HiPerGator AI, launched in early 2021, is a turnkey AI supercomputer made up of more than 140 Nvidia DGX servers, each with 2.5 petabytes of flash storage. The new AI supercomputer, which is paired with UF’s existing general purpose HiPerGator 3.0 supercomputer, delivers a combined 700 petaflops of performance.
However, data-intensive workloads can easily overwhelm the network and create a bottleneck that can slow performance, which is why building a new high-speed network is critical, Eldayrie says.
The faster network, which is expected to go live during the spring 2022 semester, will optimize supercomputer performance and facilitate research.
“As data grows, the network has to grow with it,” he says.
Adjusting Network Bandwidth on the Fly
The University of Michigan, in Ann Arbor, Mich., is also building a new core network that will provide up to a tenfold performance increase for research, teaching and learning, and other campus activities, including access to research archives, says Ravi Pendse, UM’s CIO and vice president for IT.
Researchers, faculty and staff all have different bandwidth needs. Users currently with 1Gbps or 10Gbps will be able to get 100Gbps, while users with 100Gbps will be able to get several hundred gigabits per second, he says.
“Our new architecture supports diverse needs and takes care of our brilliant scientists and our outstanding students and staff,” Pendse says. “Before, we were limited in how many 100-gig connections we could provide. Now, we have the flexibility to scale as needs increase.”
UM’s IT team has laid new fiber across campus and is using software-defined networking concepts via configurable fabrics to build the new core network. Through software-controllable network gear and homegrown automation software, the IT staff can provision network resources and scale up and down as researchers and other users require, he says.

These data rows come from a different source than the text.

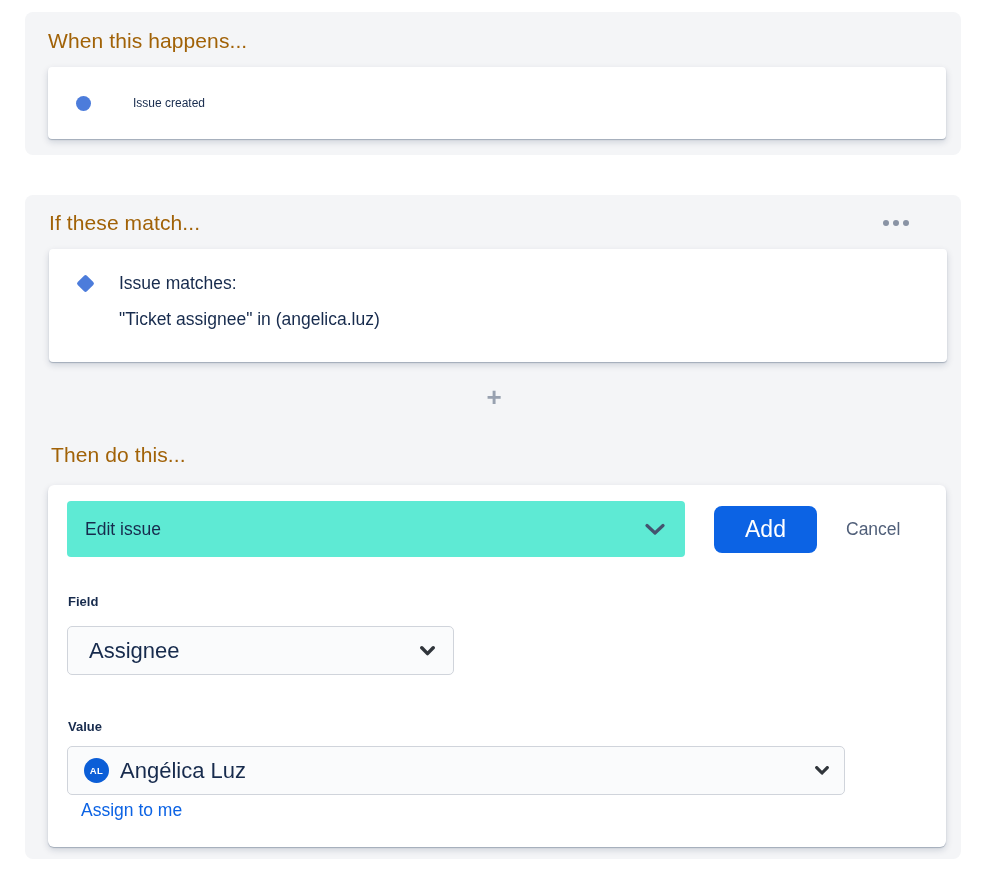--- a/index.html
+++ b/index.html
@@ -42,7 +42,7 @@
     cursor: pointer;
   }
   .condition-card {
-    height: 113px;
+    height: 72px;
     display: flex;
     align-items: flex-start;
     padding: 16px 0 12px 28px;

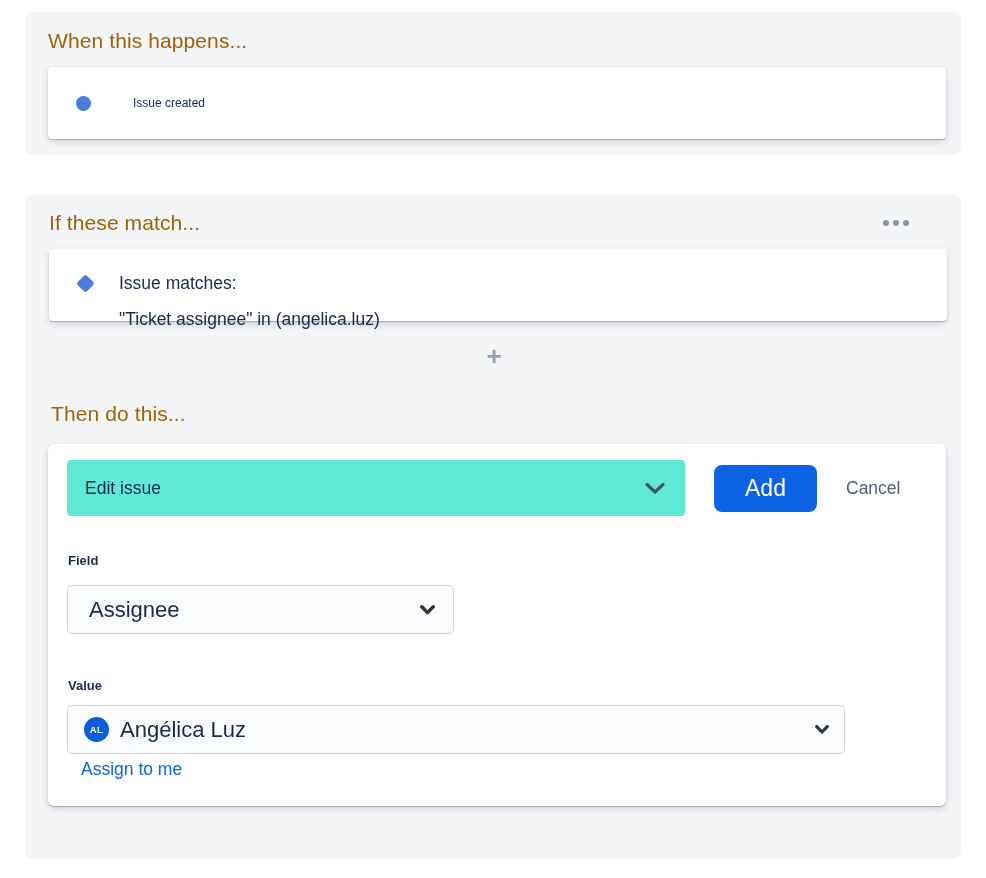--- a/index.html
+++ b/index.html
@@ -93,7 +93,7 @@
 
   .select-flat {
     width: 618px; height: 56px;
-    background: #5eead4;
+    background: #8b5cf6;
     border-radius: 4px;
     display: flex; align-items: center;
     padding: 0 20px 0 18px;

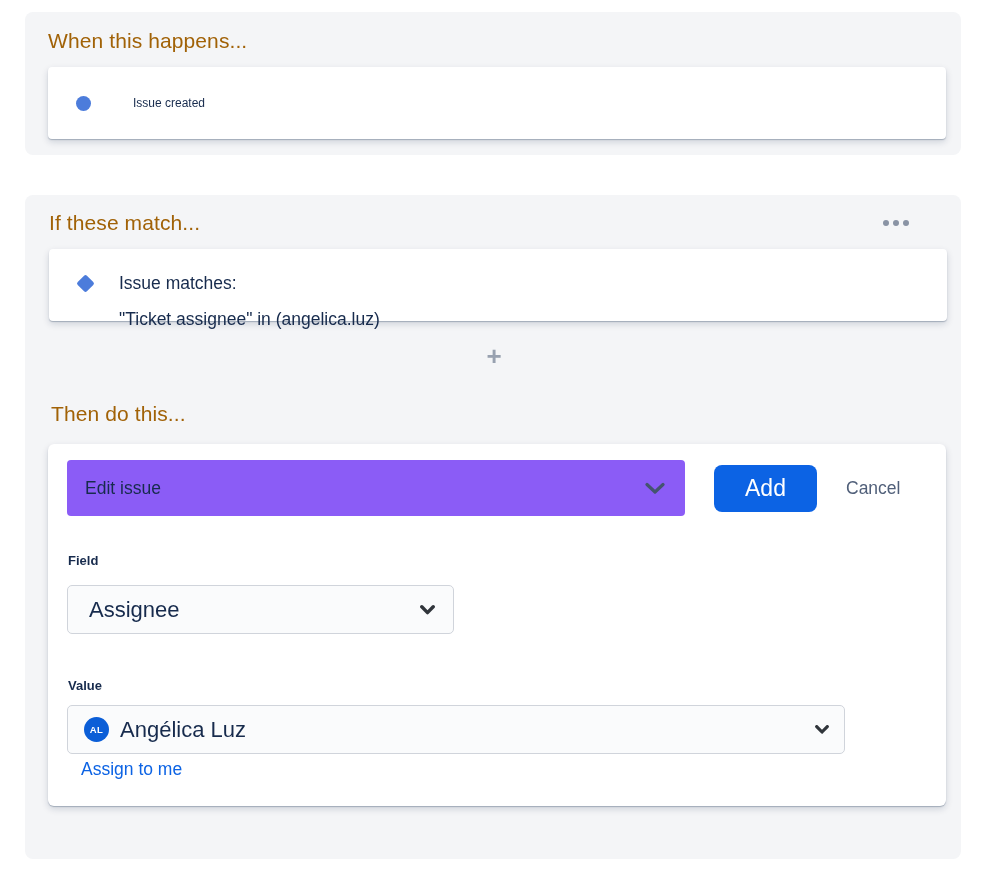--- a/index.html
+++ b/index.html
@@ -139,7 +139,7 @@
   }
   .select-field { width: 387px; margin-top: 17px; padding: 0 18px 0 21px; }
   .select-value { width: 778px; margin-top: 12px; padding: 0 15px 0 16px; }
-  .select-bordered .sel-text { font-size: 22px; color: #172B4D; flex: 1 1 auto; }
+  .select-bordered .sel-text { font-size: 18px; color: #172B4D; flex: 1 1 auto; }
 
   .avatar {
     width: 25px; height: 25px;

For example, researchers who typically require 10Gb speeds at their labs may need 100Gb speeds for six months. IT administrators can remotely configure the higher speeds.
“After six months, when the researcher doesn’t need the bandwidth anymore, we can virtually deprovision that link down and give the bandwidth to somebody else who needs it,” Pendse says.
The network provisioning process could take a few minutes to a few hours, which is much faster than in the past, when it could take up to six months to plan and deploy new cabling and networking equipment, he says.
UM began the $10.1 million project in the fall of 2019 and plans to go live with the new network in late spring 2022. Once complete, it will have a huge impact for researchers, Pendse says.
“As Michigan’s researchers need more bandwidth, we can quickly adapt the network and provide them the environment they need to get their research done,” he says.